What to do = Give the text lines of the rows below as a JSON list of strings, one string per line and no blank lines. Cover only the part from the start of the rows through the line containing "で工程～出荷までの改ざん防止証跡、国際監査支援", both ends included, and leave the pictures out.

● ● ●

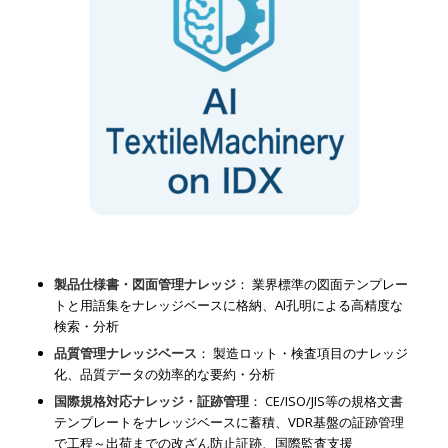
製品仕様書・図面管理ナレッジ
： 業界標準の図面テンプレー
トと用語集をナレッジベースに格納、AI孔明による高精度な
検索・分析
品質管理ナレッジベース
： 製造ロット・検査項目のナレッジ
化、品質データの効率的な要約・分析
国際規格対応ナレッジ・証跡管理
： CE/ISO/JIS等の規格文書
テンプレートをナレッジベースに蓄積、VDR基盤の証跡管理
で工程～出荷までの改ざん防止証跡、国際監査支援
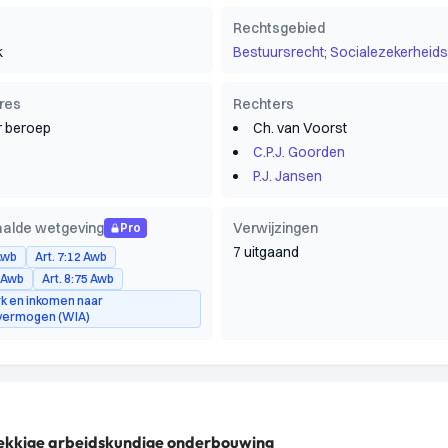
Rechtsgebied
k
Bestuursrecht; Socialezekerheids
res
Rechters
 beroep
Ch. van Voorst
C.P.J. Goorden
P.J. Jansen
alde wetgeving
Verwijzingen
Pro
7 uitgaand
 Awb
Art. 7:12 Awb
2 Awb
Art. 8:75 Awb
k en inkomen naar
vermogen (WIA)
rekkige arbeidskundige onderbouwing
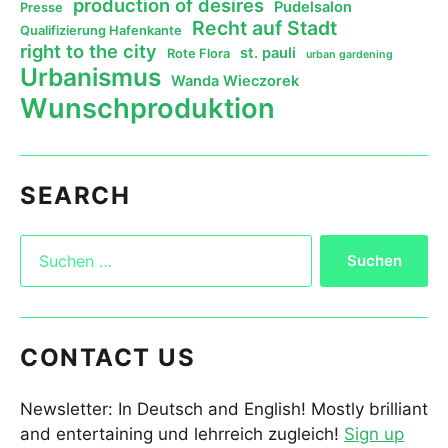
production of desires
Pudelsalon
Presse
Recht auf Stadt
Qualifizierung Hafenkante
right to the city
st. pauli
Rote Flora
urban gardening
Urbanismus
Wanda Wieczorek
Wunschproduktion
SEARCH
CONTACT US
Newsletter: In Deutsch and English! Mostly brilliant
and entertaining und lehrreich zugleich!
Sign up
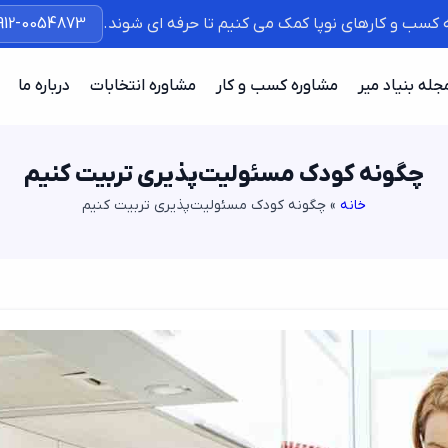
ه کسب و کارهای نوپا کمک می کنیم تا حرفه ای شوند.
912-0054873
جله بنیاد میر
مشاوره کسب و کار
مشاوره انتخابات
درباره ما
چگونه کودک مسئولیت‌پذیری تربیت کنیم
خانه
»
چگونه کودک مسئولیت‌پذیری تربیت کنیم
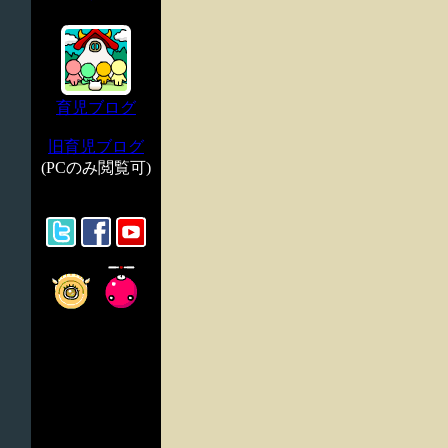
育児ブログ
旧育児ブログ
(PCのみ閲覧可)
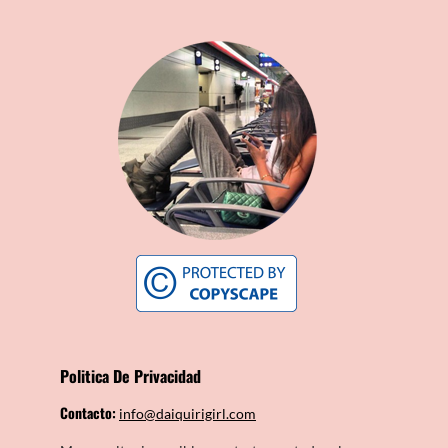
Politica De Privacidad
Contacto:
info@daiquirigirl.com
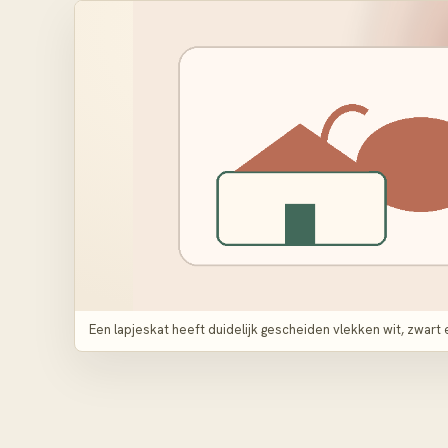
Een lapjeskat heeft duidelijk gescheiden vlekken wit, zwart e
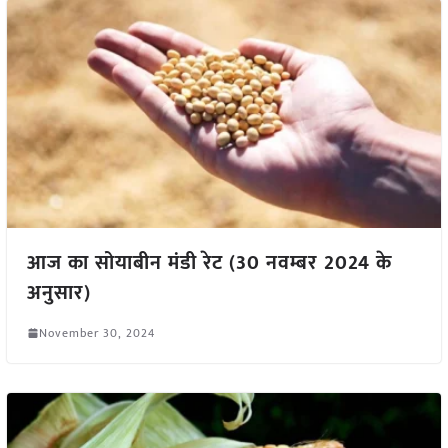
आज का सोयाबीन मंडी रेट (30 नवम्बर 2024 के
अनुसार)
November 30, 2024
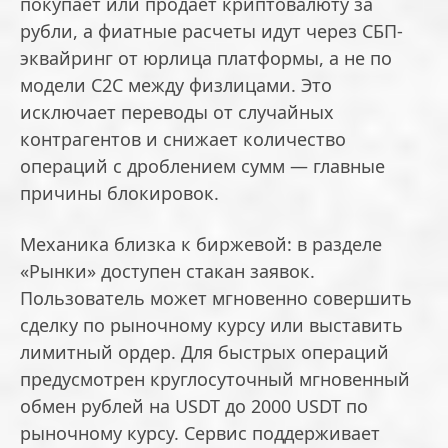
покупает или продает криптовалюту за
рубли, а фиатные расчеты идут через СБП-
эквайринг от юрлица платформы, а не по
модели C2C между физлицами. Это
исключает переводы от случайных
контрагентов и снижает количество
операций с дроблением сумм — главные
причины блокировок.
Механика близка к биржевой: в разделе
«Рынки» доступен стакан заявок.
Пользователь может мгновенно совершить
сделку по рыночному курсу или выставить
лимитный ордер. Для быстрых операций
предусмотрен круглосуточный мгновенный
обмен рублей на USDT до 2000 USDT по
рыночному курсу. Сервис поддерживает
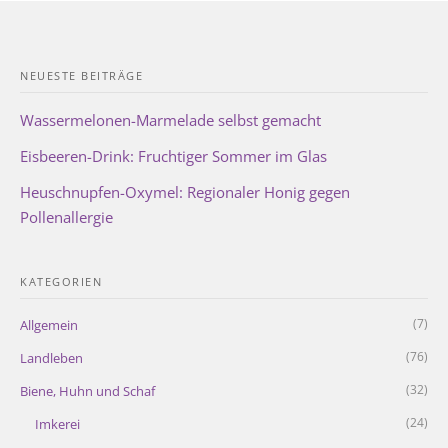
NEUESTE BEITRÄGE
Wassermelonen-Marmelade selbst gemacht
Eisbeeren-Drink: Fruchtiger Sommer im Glas
Heuschnupfen-Oxymel: Regionaler Honig gegen
Pollenallergie
KATEGORIEN
(7)
Allgemein
(76)
Landleben
(32)
Biene, Huhn und Schaf
(24)
Imkerei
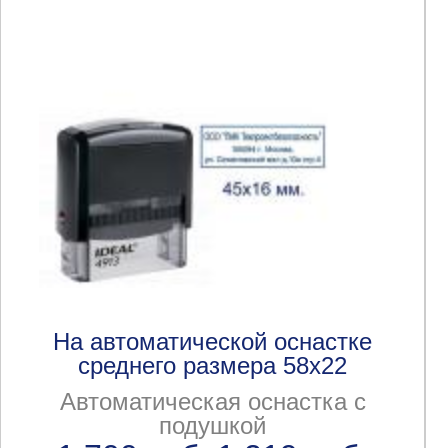
На автоматической оснастке
среднего размера 58x22
Автоматическая оснастка с
подушкой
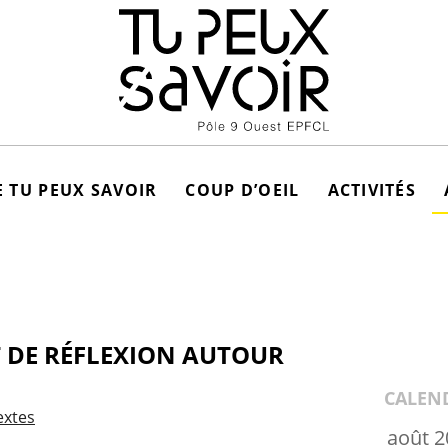
 TU PEUX SAVOIR
COUP D’OEIL
ACTIVITÉS
T DE RÉFLEXION AUTOUR
CALEN
extes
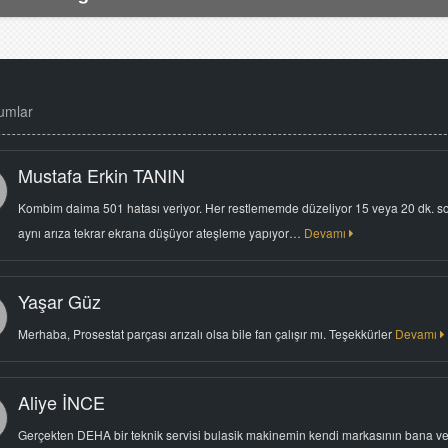
umlar
Mustafa Erkin TANIN
Kombim daima 501 hatası veriyor. Her restlememde düzeliyor 15 veya 20 dk. s
aynı arıza tekrar ekrana düşüyor ateşleme yapıyor…
Devamı
Yaşar Güz
Merhaba, Prosestat parçası arızalı olsa bile fan çalışır mı. Teşekkürler
Devamı
Aliye İNCE
Gerçekten DEHA bir teknik servisi bulasik makinemin kendi markasının bana ve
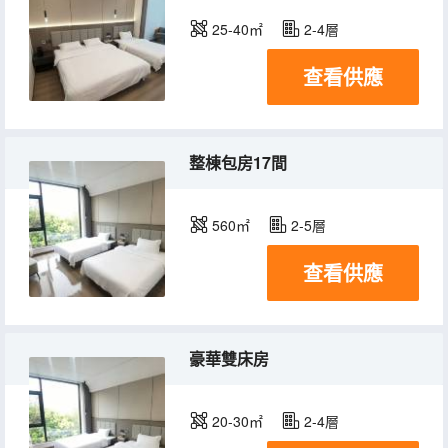
25-40㎡
2-4層
查看供應
整棟包房17間
560㎡
2-5層
查看供應
豪華雙床房
20-30㎡
2-4層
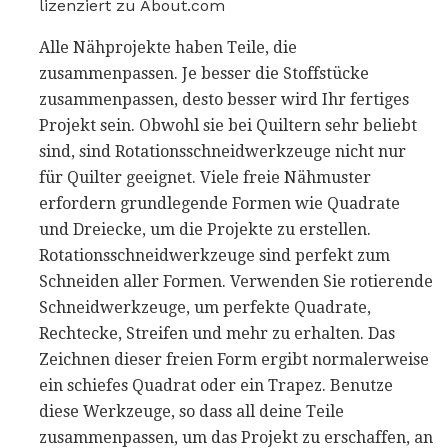
lizenziert zu About.com
Alle Nähprojekte haben Teile, die
zusammenpassen. Je besser die Stoffstücke
zusammenpassen, desto besser wird Ihr fertiges
Projekt sein. Obwohl sie bei Quiltern sehr beliebt
sind, sind Rotationsschneidwerkzeuge nicht nur
für Quilter geeignet. Viele freie Nähmuster
erfordern grundlegende Formen wie Quadrate
und Dreiecke, um die Projekte zu erstellen.
Rotationsschneidwerkzeuge sind perfekt zum
Schneiden aller Formen. Verwenden Sie rotierende
Schneidwerkzeuge, um perfekte Quadrate,
Rechtecke, Streifen und mehr zu erhalten. Das
Zeichnen dieser freien Form ergibt normalerweise
ein schiefes Quadrat oder ein Trapez. Benutze
diese Werkzeuge, so dass all deine Teile
zusammenpassen, um das Projekt zu erschaffen, an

● ● ●

Answer to the problem =
[
  "製品仕様書・図面管理ナレッジ",
  "： 業界標準の図面テンプレー",
  "トと用語集をナレッジベースに格納、AI孔明による高精度な",
  "検索・分析",
  "品質管理ナレッジベース",
  "： 製造ロット・検査項目のナレッジ",
  "化、品質データの効率的な要約・分析",
  "国際規格対応ナレッジ・証跡管理",
  "： CE/ISO/JIS等の規格文書",
  "テンプレートをナレッジベースに蓄積、VDR基盤の証跡管理",
  "で工程～出荷までの改ざん防止証跡、国際監査支援"
]